Hardware design source data
-=-=-
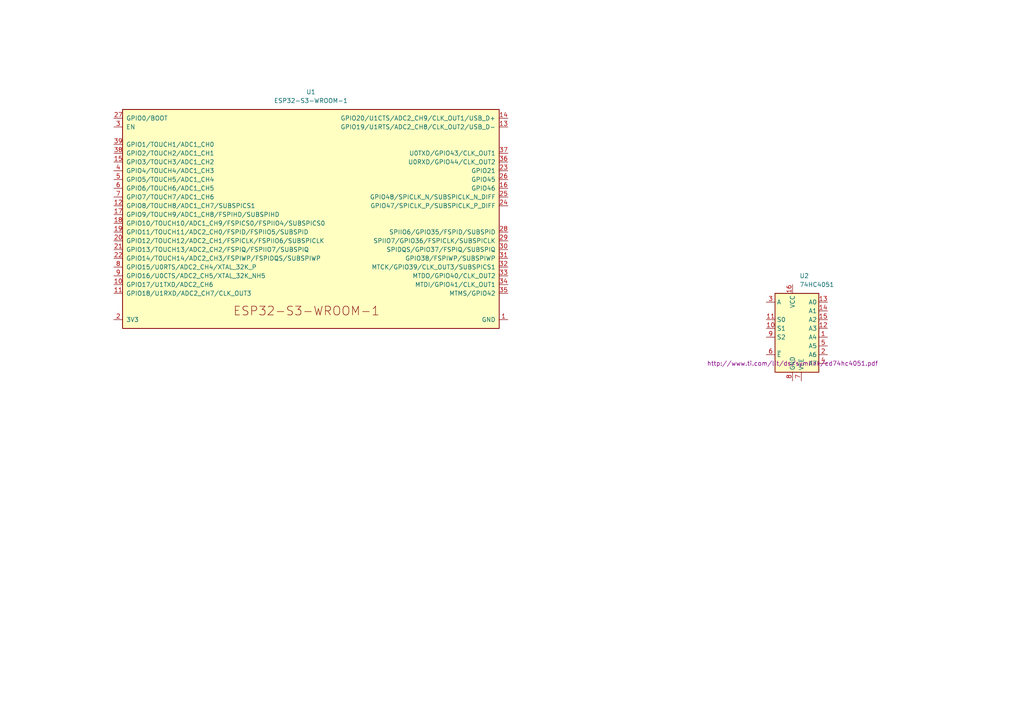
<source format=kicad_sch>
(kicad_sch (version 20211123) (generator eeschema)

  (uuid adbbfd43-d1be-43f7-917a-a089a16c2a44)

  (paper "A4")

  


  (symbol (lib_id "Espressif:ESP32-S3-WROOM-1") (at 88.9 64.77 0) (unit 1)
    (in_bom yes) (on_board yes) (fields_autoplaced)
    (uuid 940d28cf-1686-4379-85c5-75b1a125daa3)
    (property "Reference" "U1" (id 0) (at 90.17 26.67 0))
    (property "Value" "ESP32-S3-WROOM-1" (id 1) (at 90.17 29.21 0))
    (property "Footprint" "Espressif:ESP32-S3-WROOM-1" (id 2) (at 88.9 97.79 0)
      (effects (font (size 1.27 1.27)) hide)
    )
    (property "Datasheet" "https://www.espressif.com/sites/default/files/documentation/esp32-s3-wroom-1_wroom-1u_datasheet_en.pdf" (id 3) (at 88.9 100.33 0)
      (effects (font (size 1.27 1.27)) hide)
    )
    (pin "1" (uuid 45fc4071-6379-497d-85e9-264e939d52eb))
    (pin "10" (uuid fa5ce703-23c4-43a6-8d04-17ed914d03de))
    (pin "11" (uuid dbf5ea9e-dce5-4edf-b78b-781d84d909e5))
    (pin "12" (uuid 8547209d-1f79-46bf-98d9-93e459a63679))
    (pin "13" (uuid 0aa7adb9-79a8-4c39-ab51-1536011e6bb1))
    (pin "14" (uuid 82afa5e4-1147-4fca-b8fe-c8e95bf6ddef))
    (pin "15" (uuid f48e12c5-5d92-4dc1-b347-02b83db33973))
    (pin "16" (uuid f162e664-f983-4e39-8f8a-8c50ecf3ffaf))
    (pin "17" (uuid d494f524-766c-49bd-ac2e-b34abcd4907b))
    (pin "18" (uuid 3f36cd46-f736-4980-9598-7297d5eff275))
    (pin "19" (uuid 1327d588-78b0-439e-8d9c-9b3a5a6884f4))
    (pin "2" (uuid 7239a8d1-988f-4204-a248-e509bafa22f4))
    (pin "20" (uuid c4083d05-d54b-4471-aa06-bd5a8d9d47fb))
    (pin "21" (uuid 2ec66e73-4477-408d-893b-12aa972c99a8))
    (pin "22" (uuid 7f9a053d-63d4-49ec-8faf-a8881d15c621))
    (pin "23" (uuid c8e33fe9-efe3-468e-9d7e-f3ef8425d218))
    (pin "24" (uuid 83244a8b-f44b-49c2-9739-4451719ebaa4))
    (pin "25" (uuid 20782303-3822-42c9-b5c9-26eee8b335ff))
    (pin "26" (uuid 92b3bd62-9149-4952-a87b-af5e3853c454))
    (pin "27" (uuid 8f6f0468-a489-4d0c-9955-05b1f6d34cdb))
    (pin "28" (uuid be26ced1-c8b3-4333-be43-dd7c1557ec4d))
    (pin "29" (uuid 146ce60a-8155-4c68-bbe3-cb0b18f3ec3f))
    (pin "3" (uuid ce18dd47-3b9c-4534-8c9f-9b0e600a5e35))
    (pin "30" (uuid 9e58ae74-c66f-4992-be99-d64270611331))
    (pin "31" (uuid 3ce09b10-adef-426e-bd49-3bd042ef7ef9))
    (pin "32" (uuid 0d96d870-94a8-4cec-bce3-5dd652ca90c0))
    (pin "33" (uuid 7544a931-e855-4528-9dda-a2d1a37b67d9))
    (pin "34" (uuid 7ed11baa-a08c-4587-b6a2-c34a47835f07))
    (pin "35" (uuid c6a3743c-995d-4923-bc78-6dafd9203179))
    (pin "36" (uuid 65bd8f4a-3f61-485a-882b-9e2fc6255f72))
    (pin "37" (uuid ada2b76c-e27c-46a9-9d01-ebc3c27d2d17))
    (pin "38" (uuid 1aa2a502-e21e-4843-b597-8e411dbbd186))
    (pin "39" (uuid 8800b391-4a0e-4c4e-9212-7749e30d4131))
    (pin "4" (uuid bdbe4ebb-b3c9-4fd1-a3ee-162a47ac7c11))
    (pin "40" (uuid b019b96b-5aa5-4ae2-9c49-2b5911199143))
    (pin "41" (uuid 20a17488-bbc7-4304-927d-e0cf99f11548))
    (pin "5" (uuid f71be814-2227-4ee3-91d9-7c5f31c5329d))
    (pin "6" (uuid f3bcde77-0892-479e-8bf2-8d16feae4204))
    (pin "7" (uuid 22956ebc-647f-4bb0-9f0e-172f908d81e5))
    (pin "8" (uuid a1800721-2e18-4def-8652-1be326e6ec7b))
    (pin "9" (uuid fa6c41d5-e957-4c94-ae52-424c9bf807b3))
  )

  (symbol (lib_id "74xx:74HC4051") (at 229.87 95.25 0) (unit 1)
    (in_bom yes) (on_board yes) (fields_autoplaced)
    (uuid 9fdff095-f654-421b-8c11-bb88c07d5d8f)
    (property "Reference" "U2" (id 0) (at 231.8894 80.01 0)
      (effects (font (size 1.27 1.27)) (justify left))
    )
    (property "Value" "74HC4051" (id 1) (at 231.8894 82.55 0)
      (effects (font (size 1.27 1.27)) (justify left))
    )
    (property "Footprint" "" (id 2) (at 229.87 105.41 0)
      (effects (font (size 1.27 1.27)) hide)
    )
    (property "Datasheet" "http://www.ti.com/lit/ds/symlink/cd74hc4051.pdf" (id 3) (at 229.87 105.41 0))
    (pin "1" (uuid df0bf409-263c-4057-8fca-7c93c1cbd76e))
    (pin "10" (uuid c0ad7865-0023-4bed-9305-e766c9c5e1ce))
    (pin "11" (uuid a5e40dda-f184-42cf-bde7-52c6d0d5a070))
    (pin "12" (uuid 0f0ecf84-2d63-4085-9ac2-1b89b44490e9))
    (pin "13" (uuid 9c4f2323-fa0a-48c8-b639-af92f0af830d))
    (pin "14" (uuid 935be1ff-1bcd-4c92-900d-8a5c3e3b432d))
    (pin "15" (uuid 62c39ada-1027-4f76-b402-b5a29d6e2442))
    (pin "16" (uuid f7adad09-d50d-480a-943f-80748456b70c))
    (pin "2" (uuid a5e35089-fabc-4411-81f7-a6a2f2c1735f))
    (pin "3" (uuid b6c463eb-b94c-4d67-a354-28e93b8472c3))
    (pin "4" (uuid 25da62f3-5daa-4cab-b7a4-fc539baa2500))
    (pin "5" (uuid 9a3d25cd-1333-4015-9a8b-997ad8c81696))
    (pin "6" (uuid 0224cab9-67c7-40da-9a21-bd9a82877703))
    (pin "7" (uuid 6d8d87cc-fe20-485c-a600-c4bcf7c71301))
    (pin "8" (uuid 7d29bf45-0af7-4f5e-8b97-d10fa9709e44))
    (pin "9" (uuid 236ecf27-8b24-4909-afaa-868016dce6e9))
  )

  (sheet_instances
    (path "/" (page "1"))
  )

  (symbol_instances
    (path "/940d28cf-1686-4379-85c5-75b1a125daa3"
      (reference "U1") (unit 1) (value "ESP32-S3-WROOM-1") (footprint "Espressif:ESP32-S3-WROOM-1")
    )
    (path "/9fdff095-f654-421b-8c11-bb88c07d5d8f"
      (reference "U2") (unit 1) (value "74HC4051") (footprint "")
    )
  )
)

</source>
-=-=-
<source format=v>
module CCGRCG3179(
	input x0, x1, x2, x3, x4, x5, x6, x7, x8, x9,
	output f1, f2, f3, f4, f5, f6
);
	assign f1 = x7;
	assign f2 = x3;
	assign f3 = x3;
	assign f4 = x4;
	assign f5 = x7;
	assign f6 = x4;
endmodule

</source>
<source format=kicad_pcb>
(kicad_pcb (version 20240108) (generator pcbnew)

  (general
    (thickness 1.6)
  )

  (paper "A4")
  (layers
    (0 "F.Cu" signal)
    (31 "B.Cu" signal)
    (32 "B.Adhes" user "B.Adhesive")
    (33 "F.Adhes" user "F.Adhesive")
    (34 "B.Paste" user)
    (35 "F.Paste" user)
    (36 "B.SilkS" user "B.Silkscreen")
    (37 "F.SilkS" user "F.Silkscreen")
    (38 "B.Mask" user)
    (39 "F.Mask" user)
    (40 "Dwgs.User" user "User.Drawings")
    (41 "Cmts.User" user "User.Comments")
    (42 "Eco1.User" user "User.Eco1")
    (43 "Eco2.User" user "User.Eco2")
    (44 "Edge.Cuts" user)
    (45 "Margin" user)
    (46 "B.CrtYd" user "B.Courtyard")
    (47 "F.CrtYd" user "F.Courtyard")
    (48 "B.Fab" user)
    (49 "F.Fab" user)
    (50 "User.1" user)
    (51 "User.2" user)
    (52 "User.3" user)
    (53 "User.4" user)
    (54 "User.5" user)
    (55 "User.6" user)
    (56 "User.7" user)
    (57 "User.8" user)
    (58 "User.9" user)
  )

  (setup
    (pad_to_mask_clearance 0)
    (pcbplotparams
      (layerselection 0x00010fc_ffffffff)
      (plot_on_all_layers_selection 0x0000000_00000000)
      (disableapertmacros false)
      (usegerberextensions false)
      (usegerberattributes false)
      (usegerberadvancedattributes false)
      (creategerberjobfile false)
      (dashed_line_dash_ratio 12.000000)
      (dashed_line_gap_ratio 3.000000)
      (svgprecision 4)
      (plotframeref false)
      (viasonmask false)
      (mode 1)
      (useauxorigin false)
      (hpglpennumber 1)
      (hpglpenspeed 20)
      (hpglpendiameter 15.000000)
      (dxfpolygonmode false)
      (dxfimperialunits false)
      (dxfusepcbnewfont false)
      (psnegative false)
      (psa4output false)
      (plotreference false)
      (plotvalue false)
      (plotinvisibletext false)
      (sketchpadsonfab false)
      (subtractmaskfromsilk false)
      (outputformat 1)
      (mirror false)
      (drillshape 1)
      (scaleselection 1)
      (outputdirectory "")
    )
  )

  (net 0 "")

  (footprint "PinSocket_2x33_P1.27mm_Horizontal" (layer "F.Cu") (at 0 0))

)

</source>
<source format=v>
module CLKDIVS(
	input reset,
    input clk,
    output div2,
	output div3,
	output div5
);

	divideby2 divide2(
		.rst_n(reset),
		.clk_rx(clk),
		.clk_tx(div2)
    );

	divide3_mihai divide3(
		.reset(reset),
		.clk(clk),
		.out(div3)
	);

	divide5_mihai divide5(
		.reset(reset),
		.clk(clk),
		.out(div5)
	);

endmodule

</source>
-=-=-
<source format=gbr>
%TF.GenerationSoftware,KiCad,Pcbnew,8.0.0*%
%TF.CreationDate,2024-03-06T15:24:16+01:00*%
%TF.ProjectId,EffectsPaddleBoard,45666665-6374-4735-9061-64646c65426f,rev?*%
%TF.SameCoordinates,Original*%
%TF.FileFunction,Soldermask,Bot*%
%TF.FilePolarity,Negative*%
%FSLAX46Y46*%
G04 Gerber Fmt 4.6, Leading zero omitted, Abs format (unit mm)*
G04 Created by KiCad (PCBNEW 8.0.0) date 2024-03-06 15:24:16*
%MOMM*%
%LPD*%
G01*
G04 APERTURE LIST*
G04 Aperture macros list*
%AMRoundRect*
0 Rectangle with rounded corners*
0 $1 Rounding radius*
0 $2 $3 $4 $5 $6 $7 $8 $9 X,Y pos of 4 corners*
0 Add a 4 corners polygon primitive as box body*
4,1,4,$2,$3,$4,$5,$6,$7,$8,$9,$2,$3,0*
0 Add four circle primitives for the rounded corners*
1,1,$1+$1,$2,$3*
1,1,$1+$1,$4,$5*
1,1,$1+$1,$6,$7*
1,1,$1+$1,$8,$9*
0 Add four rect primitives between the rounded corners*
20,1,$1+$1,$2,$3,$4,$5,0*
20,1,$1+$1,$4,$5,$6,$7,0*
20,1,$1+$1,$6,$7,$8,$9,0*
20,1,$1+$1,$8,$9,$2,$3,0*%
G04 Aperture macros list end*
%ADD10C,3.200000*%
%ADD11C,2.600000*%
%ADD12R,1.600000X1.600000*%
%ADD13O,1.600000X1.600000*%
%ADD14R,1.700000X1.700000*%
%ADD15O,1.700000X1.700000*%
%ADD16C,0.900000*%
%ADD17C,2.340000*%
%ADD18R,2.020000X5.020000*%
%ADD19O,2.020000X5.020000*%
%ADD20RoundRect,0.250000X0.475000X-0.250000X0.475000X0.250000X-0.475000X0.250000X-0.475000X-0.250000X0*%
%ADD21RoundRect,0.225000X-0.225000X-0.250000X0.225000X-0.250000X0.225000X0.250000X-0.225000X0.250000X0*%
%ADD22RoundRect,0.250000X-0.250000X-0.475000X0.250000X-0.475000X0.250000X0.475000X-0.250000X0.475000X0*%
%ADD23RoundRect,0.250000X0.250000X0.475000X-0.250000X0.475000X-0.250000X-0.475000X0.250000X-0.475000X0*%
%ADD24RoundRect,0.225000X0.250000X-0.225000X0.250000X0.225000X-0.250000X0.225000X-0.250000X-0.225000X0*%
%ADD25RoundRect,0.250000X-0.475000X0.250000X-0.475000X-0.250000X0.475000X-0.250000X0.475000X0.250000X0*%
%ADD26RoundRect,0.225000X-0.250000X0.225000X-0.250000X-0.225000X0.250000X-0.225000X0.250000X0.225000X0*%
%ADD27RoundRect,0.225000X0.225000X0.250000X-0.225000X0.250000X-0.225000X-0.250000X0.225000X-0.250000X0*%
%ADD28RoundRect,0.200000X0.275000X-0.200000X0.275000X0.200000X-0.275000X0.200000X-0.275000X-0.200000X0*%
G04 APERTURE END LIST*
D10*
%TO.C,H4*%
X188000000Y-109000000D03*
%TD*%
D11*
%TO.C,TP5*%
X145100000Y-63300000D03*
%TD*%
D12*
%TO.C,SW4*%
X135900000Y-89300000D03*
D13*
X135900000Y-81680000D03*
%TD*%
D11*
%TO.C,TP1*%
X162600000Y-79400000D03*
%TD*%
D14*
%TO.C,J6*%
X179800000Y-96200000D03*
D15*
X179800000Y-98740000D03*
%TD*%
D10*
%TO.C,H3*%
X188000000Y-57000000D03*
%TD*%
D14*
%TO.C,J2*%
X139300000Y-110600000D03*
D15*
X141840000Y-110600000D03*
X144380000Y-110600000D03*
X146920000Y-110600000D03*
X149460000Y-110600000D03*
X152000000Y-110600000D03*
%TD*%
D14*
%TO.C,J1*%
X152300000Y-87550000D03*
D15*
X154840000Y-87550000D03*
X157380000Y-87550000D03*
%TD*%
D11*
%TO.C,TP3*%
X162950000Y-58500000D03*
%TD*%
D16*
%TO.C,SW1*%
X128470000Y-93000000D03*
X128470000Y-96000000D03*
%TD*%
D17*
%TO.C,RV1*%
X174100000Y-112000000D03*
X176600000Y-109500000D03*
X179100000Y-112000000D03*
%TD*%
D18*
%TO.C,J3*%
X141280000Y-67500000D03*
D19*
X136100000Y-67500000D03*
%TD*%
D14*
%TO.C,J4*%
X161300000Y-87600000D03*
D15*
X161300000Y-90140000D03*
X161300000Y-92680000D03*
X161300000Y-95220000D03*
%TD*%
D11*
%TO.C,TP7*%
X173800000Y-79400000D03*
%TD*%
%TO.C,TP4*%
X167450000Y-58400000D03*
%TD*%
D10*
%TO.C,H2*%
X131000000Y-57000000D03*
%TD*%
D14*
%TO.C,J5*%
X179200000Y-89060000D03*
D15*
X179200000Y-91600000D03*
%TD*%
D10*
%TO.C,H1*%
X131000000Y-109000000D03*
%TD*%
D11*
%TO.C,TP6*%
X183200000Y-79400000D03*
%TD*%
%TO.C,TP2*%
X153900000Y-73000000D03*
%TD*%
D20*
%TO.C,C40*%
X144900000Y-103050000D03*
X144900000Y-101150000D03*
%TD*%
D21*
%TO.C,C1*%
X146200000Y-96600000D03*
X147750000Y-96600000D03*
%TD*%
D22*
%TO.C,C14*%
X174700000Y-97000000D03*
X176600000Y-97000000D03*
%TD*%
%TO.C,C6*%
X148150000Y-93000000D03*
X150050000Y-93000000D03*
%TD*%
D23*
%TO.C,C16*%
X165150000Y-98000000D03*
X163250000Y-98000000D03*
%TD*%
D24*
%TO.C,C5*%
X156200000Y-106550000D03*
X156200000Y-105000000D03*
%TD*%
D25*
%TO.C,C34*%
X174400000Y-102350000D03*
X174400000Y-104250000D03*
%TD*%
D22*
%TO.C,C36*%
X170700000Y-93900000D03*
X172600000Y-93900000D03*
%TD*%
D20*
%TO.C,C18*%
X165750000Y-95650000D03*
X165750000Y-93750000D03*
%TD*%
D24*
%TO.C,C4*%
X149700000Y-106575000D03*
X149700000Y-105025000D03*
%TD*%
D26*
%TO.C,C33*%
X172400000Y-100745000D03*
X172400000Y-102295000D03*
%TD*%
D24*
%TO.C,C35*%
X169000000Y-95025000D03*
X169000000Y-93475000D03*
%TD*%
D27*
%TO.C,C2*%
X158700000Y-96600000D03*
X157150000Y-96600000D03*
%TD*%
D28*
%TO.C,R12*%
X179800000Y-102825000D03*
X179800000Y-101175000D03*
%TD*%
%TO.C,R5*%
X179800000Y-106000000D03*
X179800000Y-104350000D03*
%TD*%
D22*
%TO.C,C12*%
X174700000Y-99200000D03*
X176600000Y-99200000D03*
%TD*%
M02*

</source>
-=-=-
### HOW TO COMPLETE THIS TASK
Among the lines above, find those carrying the word "four" and copy them out.

### EXERCISE SOLUTION
0 Add four circle primitives for the rounded corners*
0 Add four rect primitives between the rounded corners*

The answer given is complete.